_提示文_:
それに、原料を大量に仕入れることで安くなるように交渉したり、最近では長野県内の酒造りや醤油づくりの過程で出る米ぬかや大豆かすを仕入れたりして、飼料の栄養価とコストダウンのバランスも図っています。

TMRセンターがあることで重労働から開放され、利益改善もできてきて、酪農家が『息子に継がせてもいいかもしれない』とか、子どもの方が『やってみようかな』という気持ちに変わってきたんです。」

酪農家ごとに異なる飼料設計に合わせ、大きなミキサーに原料を投入して混ぜ合わせる
八千穂TMRセンターでは、酪農家自身が育てて持ち込むトウモロコシを混ぜるほか、他の農家が使わないような珍しい原料も積極的に試し、配合飼料のコストダウンと品質向上を追求している

牛の糞から堆肥づくりを行う『佐久穂町土づくりセンター』も、酪農家が共同で運営しています。ここで良い堆肥を生産して売上が上がれば酪農家の利益も増えるほか、酪農家自身が牛に与えるために育てているトウモロコシの栽培にも利用できるのです。

酪農は一人ではできない。だから助け合いの風土がある

TMRセンターは全国各地の酪農地帯で設立されていますが、酪農家自身が出資・運営しているケースは、長野県では八千穂TMRセンターのみです。まちの酪農を次世代に継承するために一致団結できたのは、酪農家同士が助け合う風土があったのが大きいようです。

「酪農家さんたちの意志でこのセンターができ、運営されている。自分は雇われて力を貸しているという立場」と謙遜するも、酪農家の生産性向上に対して並々ならぬ情熱を燃やす有賀さん

有賀さん「酪農っていうのは一人じゃできないから、必ず仲間の助けが必要なんですよ。どこかの家で機械が壊れたら『じゃあ、うちのを使って』とか、誰かが倒れたら手伝いに行くとか、そういう助け合いを以前からよくやっていた地域だと思います。」

それに加えて近年は、生産性向上に対する若手酪農家の意識が相当上がってきていると、有賀さんは言います。

有賀さん「2020年からは、酪農の専門家が地域おこし協力隊として来てくれて、若手酪農家の指導をしています。牛群検定といって、牛の乳量や乳成分などを検査するしくみがあるのですが、それで全国トップを目指せるくらいのことを教えています。若い子たちもそれに応え、経営にプラスになることをどんどん取り入れていこうと、モチベーション高く取り組んでいます。」

餌代の高騰を始め、酪農の経営には逆風が吹くものの、佐久穂町の酪農家はなんとか利益を出すことができています。この苦境を乗り越えて存続していくために、新たな地域おこし協力隊の存在に期待がかかります。

有賀さん「さらに努力を続けてちゃんとした酪農経営をすれば、将来はきっと盛り返すはずです。酪農経営って捨てたもんじゃないということを、若い人たちに学んでいってほしい。そのためにも、手伝ってくれる人や息抜きできる時間が必要です。」

[データ行]
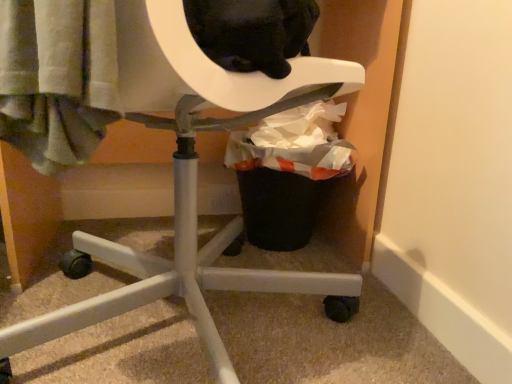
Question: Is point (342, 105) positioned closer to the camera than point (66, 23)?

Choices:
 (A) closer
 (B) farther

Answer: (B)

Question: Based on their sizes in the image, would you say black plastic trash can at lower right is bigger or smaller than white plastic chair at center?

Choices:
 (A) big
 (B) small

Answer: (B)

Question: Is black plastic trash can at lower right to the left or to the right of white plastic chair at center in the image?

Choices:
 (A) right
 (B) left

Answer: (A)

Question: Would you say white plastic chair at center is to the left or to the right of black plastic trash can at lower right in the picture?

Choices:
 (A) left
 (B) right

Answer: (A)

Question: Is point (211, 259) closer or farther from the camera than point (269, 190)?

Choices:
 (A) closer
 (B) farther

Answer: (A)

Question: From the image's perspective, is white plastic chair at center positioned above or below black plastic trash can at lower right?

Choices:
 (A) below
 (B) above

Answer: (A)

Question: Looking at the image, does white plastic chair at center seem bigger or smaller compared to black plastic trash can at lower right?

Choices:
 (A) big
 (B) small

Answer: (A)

...

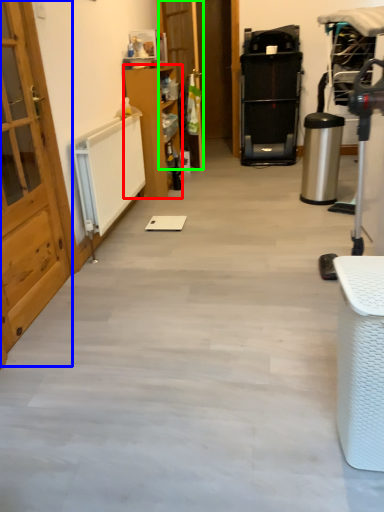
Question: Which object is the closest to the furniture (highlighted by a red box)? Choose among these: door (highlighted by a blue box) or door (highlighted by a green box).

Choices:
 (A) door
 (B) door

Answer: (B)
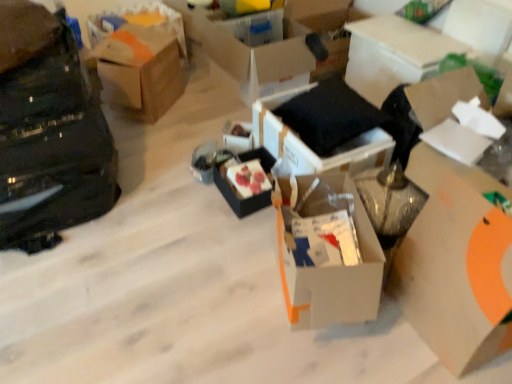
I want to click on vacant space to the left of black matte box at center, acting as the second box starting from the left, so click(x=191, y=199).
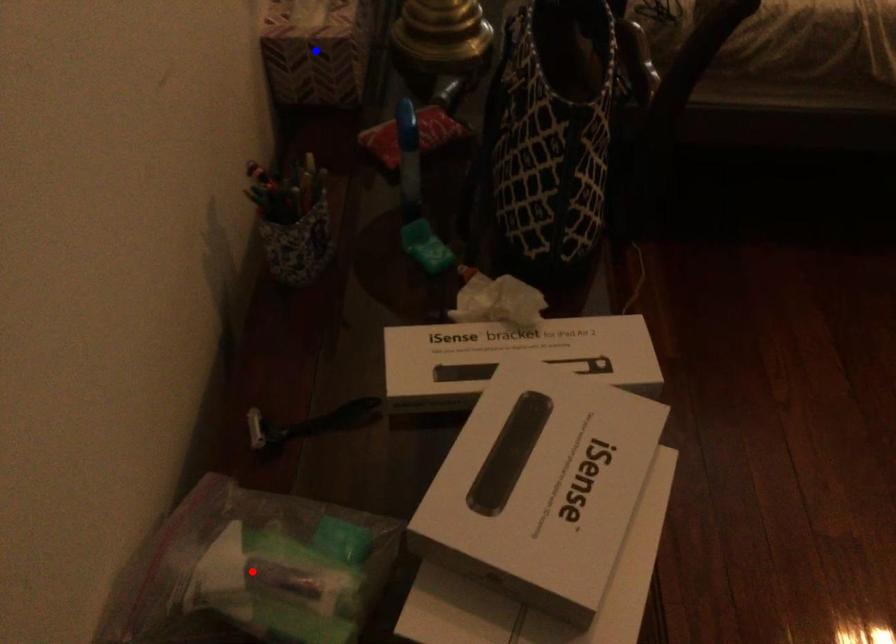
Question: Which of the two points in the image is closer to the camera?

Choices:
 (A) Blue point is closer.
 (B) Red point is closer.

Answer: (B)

_指示_: 酪農についての提示文で、「酪農家ごとに異なる飼料設計に合わせ、大きなミキサーに原料を投入して混ぜ合わせる」を含む語句で始まり「があったのが大きいようです。」で終わる部分を、一字一句そのまま書き写してもらえますか？ この一覧は提示文とは関係がありません。

_解答_:
酪農家ごとに異なる飼料設計に合わせ、大きなミキサーに原料を投入して混ぜ合わせる
八千穂TMRセンターでは、酪農家自身が育てて持ち込むトウモロコシを混ぜるほか、他の農家が使わないような珍しい原料も積極的に試し、配合飼料のコストダウンと品質向上を追求している

牛の糞から堆肥づくりを行う『佐久穂町土づくりセンター』も、酪農家が共同で運営しています。ここで良い堆肥を生産して売上が上がれば酪農家の利益も増えるほか、酪農家自身が牛に与えるために育てているトウモロコシの栽培にも利用できるのです。

酪農は一人ではできない。だから助け合いの風土がある

TMRセンターは全国各地の酪農地帯で設立されていますが、酪農家自身が出資・運営しているケースは、長野県では八千穂TMRセンターのみです。まちの酪農を次世代に継承するために一致団結できたのは、酪農家同士が助け合う風土があったのが大きいようです。